Today’s piece is a slow, chordal, vocal-style piece – Prayer by Gurlitt. The sheet music, as always, can be found below. Enjoy! 🙂
Prayer by Gurlitt sheet music
The composer of this piece is Cornelius Gurlitt, a German composer from the 1800s. He really loved writing music with an educational bent, which is why a lot of his collections are etudes, or studies.
Prayer by Gurlitt is from op. 130, which is a collection of 35 etudes (studies). This is the 4th etude, called Prayer. The way it’s written is mimicking a 4-part vocal composition, or the standard SATB setup you might remember from high school. Keeping everything smooth, seamless and song-like is our main challenge here, instead of making it sound just like a bunch of dumpy chords.
First off, the tempo is adagio, Italian for ‘slowly’, which you probably figured out from listening to the recording.
Then we’ve got our key signature – one sharp, which is telling us this song is in the key of G major, or based on G major scale.
In this piece, there are constant finger markings. They are there to help you keep everything smooth – the most difficult part of this piece is playing slurs with chordal passages.
Some of them have a dash, like 4-5 – what this is telling you is you’ll initially play the chord with finger 4 on that note, but while you’re holding, do a little switchamaroo to finger 5.
Slurs and Phrasing
Let’s talk about slurs for a moment. Yes, they’re telling us which notes to play smoothly, but they’re giving us more information than that. Imagining this is a sung composition with lyrics, you can imagine the breaks between slurs to be punctuation, like a comma or period. Or more specifically, the part of the song where you would breathe if you were singing.

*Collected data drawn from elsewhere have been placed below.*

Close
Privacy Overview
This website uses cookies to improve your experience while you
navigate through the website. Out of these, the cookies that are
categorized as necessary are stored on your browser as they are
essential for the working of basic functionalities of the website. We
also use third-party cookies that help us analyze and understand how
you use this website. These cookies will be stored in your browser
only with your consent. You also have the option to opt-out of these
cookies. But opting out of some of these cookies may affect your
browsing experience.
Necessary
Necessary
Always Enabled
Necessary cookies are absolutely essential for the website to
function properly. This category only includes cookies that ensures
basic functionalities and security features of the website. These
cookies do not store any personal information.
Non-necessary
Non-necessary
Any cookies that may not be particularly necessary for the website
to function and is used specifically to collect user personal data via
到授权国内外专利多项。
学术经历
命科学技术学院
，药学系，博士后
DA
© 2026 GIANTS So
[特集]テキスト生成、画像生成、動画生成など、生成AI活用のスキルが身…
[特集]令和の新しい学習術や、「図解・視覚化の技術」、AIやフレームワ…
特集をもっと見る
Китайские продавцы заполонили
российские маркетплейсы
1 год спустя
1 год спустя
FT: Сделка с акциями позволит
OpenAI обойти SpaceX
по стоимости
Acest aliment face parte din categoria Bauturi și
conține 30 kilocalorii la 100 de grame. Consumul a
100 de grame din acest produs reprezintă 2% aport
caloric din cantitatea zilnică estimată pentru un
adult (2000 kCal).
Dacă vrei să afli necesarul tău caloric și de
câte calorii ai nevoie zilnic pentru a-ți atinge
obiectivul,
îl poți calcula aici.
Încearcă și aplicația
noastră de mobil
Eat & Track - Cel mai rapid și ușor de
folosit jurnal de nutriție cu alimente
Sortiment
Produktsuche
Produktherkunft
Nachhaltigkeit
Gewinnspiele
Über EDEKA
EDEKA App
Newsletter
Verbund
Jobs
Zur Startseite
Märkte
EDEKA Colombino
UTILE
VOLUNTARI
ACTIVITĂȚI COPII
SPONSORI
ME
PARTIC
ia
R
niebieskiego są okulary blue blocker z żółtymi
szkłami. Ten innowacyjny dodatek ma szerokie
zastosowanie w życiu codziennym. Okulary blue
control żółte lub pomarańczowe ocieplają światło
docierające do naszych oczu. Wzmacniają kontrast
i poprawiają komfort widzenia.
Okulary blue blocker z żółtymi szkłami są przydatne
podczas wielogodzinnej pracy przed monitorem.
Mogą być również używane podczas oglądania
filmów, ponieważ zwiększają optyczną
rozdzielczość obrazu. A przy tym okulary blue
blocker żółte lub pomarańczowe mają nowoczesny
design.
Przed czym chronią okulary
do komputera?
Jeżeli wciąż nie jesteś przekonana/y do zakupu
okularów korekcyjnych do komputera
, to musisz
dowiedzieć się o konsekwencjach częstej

Piano music needs to breathe as well, as strange as that may seem. If you just slurred all the notes together, it would be hard to make sense of the musical sentences – kind of like if I just started talking in a run-on sentence.
Also note the dynamics in Prayer by Gurlitt – it starts at piano (quiet), and later transfers to pianissimo, meaning very quiet. Playing chords is one thing, but playing quiet chords is a whole other ordeal.
One of the hardest parts of playing chords is being able to make all the notes sound simultaneously. It’s not so bad when you play loud, as that translates to playing quickly – all your fingers press down in a lightning quick motion.
But to play quiet, we press more slowly, which can result in a bit of a choppy effect. If you’re having trouble with this, a good exercise is to alternate the outer notes of the chord with the inner one, before putting them all together.
Prayer by Gurlitt is a deceptively difficult song for beginners, so give yourself lots of time to really work out the notes and the details. Unless you’re very adept or practice a LOT, don’t expect to master this in a week. Take it one phrase at a time, and don’t omit the finer details, because even when you’re just starting you want this song to have a beautiful, lyrical quality to it.